Your task is to transcribe the lines from the start of the data below through the line containing "msys/native boundary, so", inclusive, exactly as they stand and without the pictures.
*** Opening of Data for processing ***
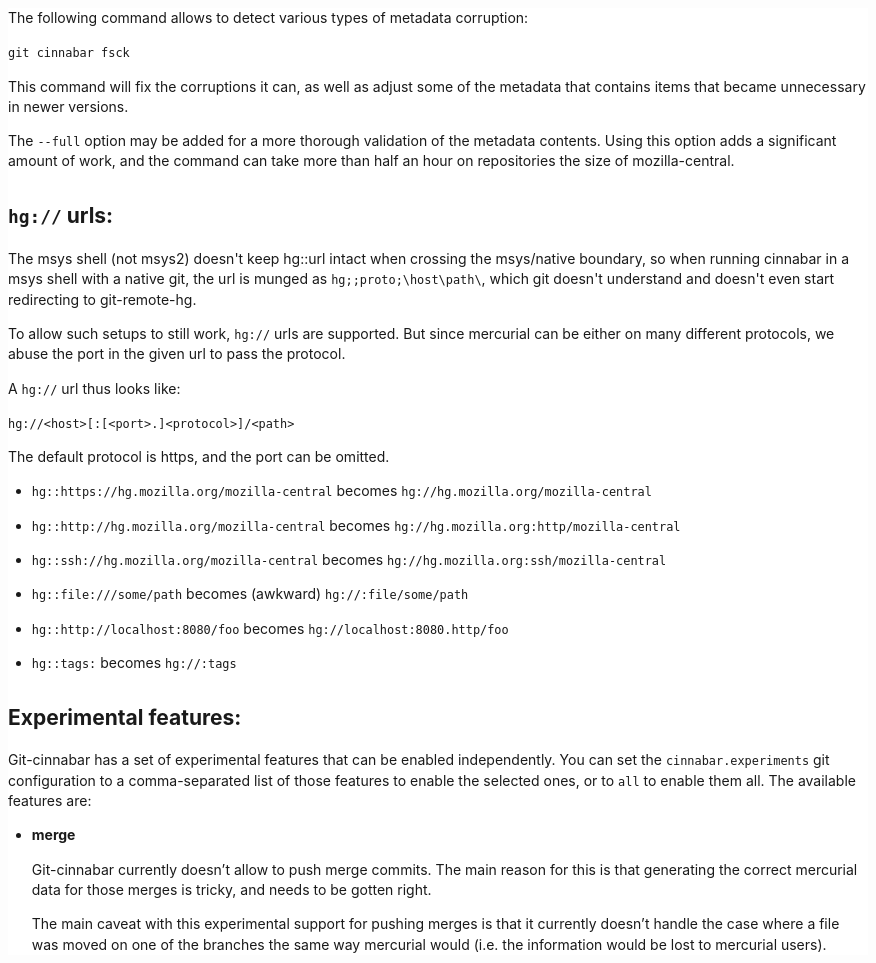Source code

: The following command allows to detect various types of metadata corruption:

`git cinnabar fsck`

This command will fix the corruptions it can, as well as adjust some of the
metadata that contains items that became unnecessary in newer versions.

The `--full` option may be added for a more thorough validation of the metadata
contents. Using this option adds a significant amount of work, and the command
can take more than half an hour on repositories the size of mozilla-central.

`hg://` urls:
-----------

The msys shell (not msys2) doesn't keep hg::url intact when crossing the
msys/native boundary, so when running cinnabar in a msys shell with a native
git, the url is munged as `hg;;proto;\host\path\`, which git doesn't understand
and doesn't even start redirecting to git-remote-hg.

To allow such setups to still work, `hg://` urls are supported. But since
mercurial can be either on many different protocols, we abuse the port in the
given url to pass the protocol.

A `hg://` url thus looks like:

`hg://<host>[:[<port>.]<protocol>]/<path>`

The default protocol is https, and the port can be omitted.

- `hg::https://hg.mozilla.org/mozilla-central` becomes
  `hg://hg.mozilla.org/mozilla-central`

- `hg::http://hg.mozilla.org/mozilla-central` becomes
  `hg://hg.mozilla.org:http/mozilla-central`

- `hg::ssh://hg.mozilla.org/mozilla-central` becomes
  `hg://hg.mozilla.org:ssh/mozilla-central`

- `hg::file:///some/path` becomes (awkward) `hg://:file/some/path`

- `hg::http://localhost:8080/foo` becomes `hg://localhost:8080.http/foo`

- `hg::tags:` becomes `hg://:tags`

Experimental features:
----------------------

Git-cinnabar has a set of experimental features that can be enabled
independently. You can set the `cinnabar.experiments` git configuration to a
comma-separated list of those features to enable the selected ones, or to
`all` to enable them all. The available features are:

- **merge**

  Git-cinnabar currently doesn’t allow to push merge commits. The main
  reason for this is that generating the correct mercurial data for those
  merges is tricky, and needs to be gotten right.

  The main caveat with this experimental support for pushing merges is that it
  currently doesn’t handle the case where a file was moved on one of the
  branches the same way mercurial would (i.e. the information would be lost to
  mercurial users).

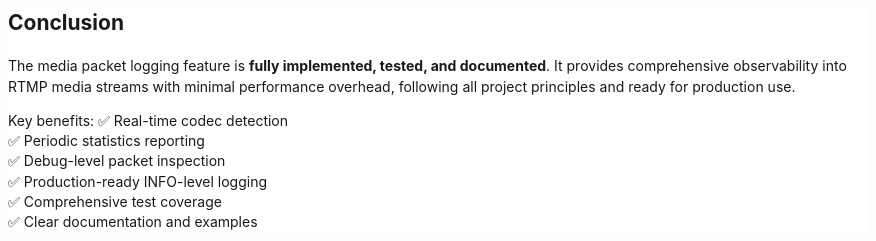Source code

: ## Conclusion

The media packet logging feature is **fully implemented, tested, and documented**. It provides comprehensive observability into RTMP media streams with minimal performance overhead, following all project principles and ready for production use.

Key benefits:
✅ Real-time codec detection  
✅ Periodic statistics reporting  
✅ Debug-level packet inspection  
✅ Production-ready INFO-level logging  
✅ Comprehensive test coverage  
✅ Clear documentation and examples  
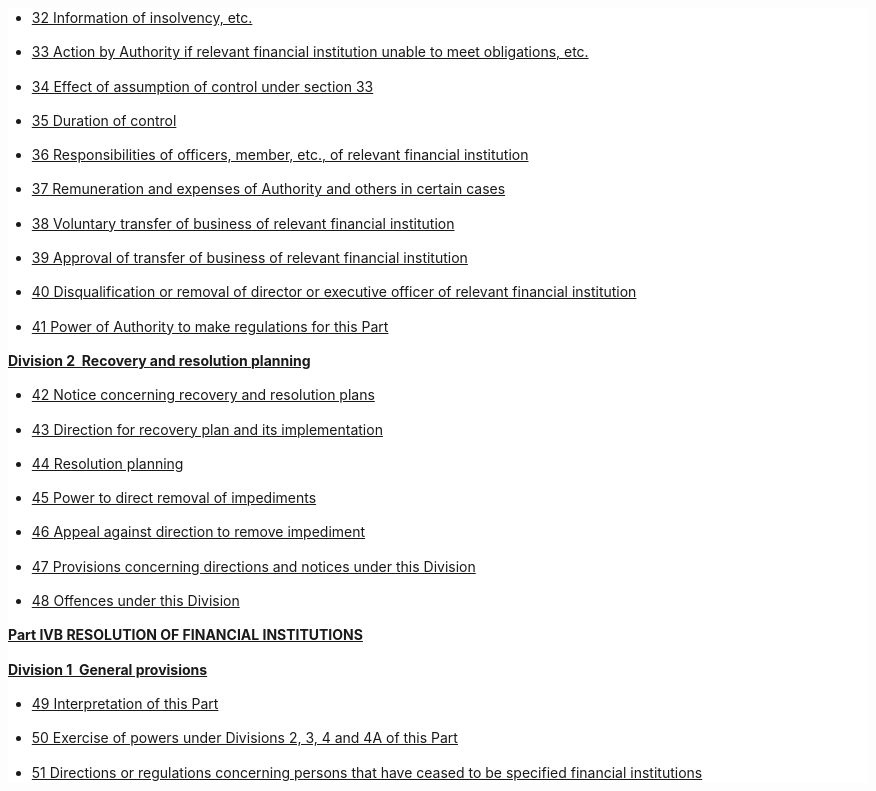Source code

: - [32 Information of insolvency, etc.](#Information-of-insolvency-etc)

- [33 Action by Authority if relevant financial institution unable to meet obligations, etc.](#Action-by-Authority-if-relevant-financial-institution-unable-to-meet-obligations-etc)

- [34 Effect of assumption of control under section 33](#Effect-of-assumption-of-control-under-section-33)

- [35 Duration of control](#Duration-of-control)

- [36 Responsibilities of officers, member, etc., of relevant financial institution](#Responsibilities-of-officers-member-etc-of-relevant-financial-institution)

- [37 Remuneration and expenses of Authority and others in certain cases](#Remuneration-and-expenses-of-Authority-and-others-in-certain-cases)

- [38 Voluntary transfer of business of relevant financial institution](#Voluntary-transfer-of-business-of-relevant-financial-institution)

- [39 Approval of transfer of business of relevant financial institution](#Approval-of-transfer-of-business-of-relevant-financial-institution)

- [40 Disqualification or removal of director or executive officer of relevant financial institution](#Disqualification-or-removal-of-director-or-executive-officer-of-relevant-financial-institution)

- [41 Power of Authority to make regulations for this Part](#Power-of-Authority-to-make-regulations-for-this-Part)

[**Division 2  Recovery and resolution planning**](#Division-2--Recovery-and-resolution-planning)

- [42 Notice concerning recovery and resolution plans](#Notice-concerning-recovery-and-resolution-plans)

- [43 Direction for recovery plan and its implementation](#Direction-for-recovery-plan-and-its-implementation)

- [44 Resolution planning](#Resolution-planning)

- [45 Power to direct removal of impediments](#Power-to-direct-removal-of-impediments)

- [46 Appeal against direction to remove impediment](#Appeal-against-direction-to-remove-impediment)

- [47 Provisions concerning directions and notices under this Division](#Provisions-concerning-directions-and-notices-under-this-Division)

- [48 Offences under this Division](#Offences-under-this-Division)

[**Part IVB RESOLUTION OF FINANCIAL INSTITUTIONS**](#Part-IVB)

[**Division 1  General provisions**](#Division-1--General-provisions)

- [49 Interpretation of this Part](#Interpretation-of-this-Part)

- [50 Exercise of powers under Divisions 2, 3, 4 and 4A of this Part](#Exercise-of-powers-under-Divisions-2-3-4-and-4A-of-this-Part)

- [51 Directions or regulations concerning persons that have ceased to be specified financial institutions](#Directions-or-regulations-concerning-persons-that-have-ceased-to-be-specified-financial-institutions)
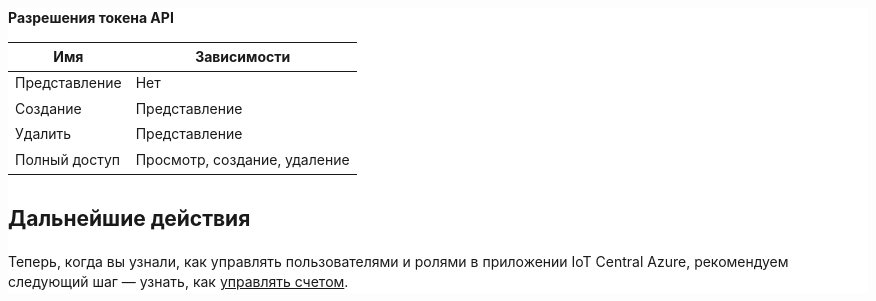 **Разрешения токена API**

| Имя | Зависимости |
| ---- | -------- |
| Представление | Нет     |
| Создание | Представление   |
| Удалить | Представление   |
| Полный доступ | Просмотр, создание, удаление |

## <a name="next-steps"></a>Дальнейшие действия

Теперь, когда вы узнали, как управлять пользователями и ролями в приложении IoT Central Azure, рекомендуем следующий шаг — узнать, как [управлять счетом](howto-view-bill.md).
*** Close of Data for processing ***
Task answer >>
Source code

: The following command allows to detect various types of metadata corruption:

`git cinnabar fsck`

This command will fix the corruptions it can, as well as adjust some of the
metadata that contains items that became unnecessary in newer versions.

The `--full` option may be added for a more thorough validation of the metadata
contents. Using this option adds a significant amount of work, and the command
can take more than half an hour on repositories the size of mozilla-central.

`hg://` urls:
-----------

The msys shell (not msys2) doesn't keep hg::url intact when crossing the
msys/native boundary, so when running cinnabar in a msys shell with a native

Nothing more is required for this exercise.